Generalized boundary continuous method for the free vibration solution of clamped porous plates

This article presents analytical closed-form solutions for the free vibration response of isotropic and porous plates with fully clamped (C4) boundary conditions. For the first time, the double Fourier series-based boundary continuous method (BCM) and the Carrera unified formulation (CUF) are used to obtain analytical solutions for the highly coupled partial differential equations of motion. The Taylor-like polynomials are employed within the CUF-based displacement field to accurately model the complex behavior of the plate along the thickness direction. The equations of motion and natural boundary conditions are derived by using the principle of virtual displacement (PVD).
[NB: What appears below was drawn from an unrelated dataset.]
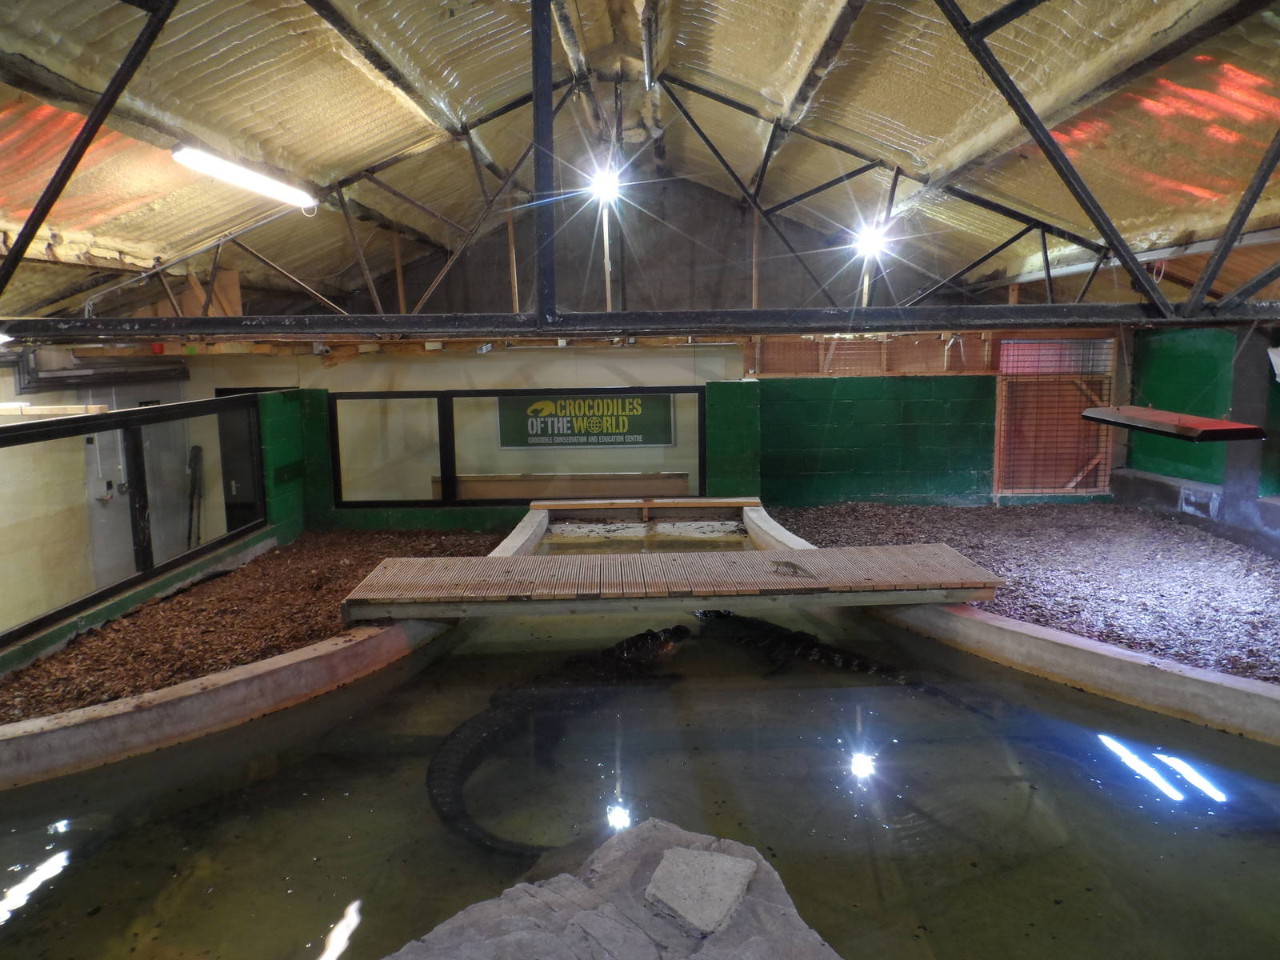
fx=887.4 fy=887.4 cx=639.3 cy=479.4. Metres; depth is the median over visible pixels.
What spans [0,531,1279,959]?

The BCM is employed to solve the governing equations yielding strong-form (exact in the limit) solutions. The validity and robustness of combining CUF and BCM are assessed by detailed comparison with 3D and 2D references available in the open literature and, where possible, with commercial software. The effects of the number of trigonometric terms m,n of the double Fourier series-based solution, side-to-thickness ratio b/h, porous distribution patterns, and porosity coefficient e0 on the accuracy and convergence characteristics of the proposed methodology are investigated. Finally, the proposed strategy of solution appears to be suitable for predicting the natural frequencies of structures using data-driven artificial intelligence.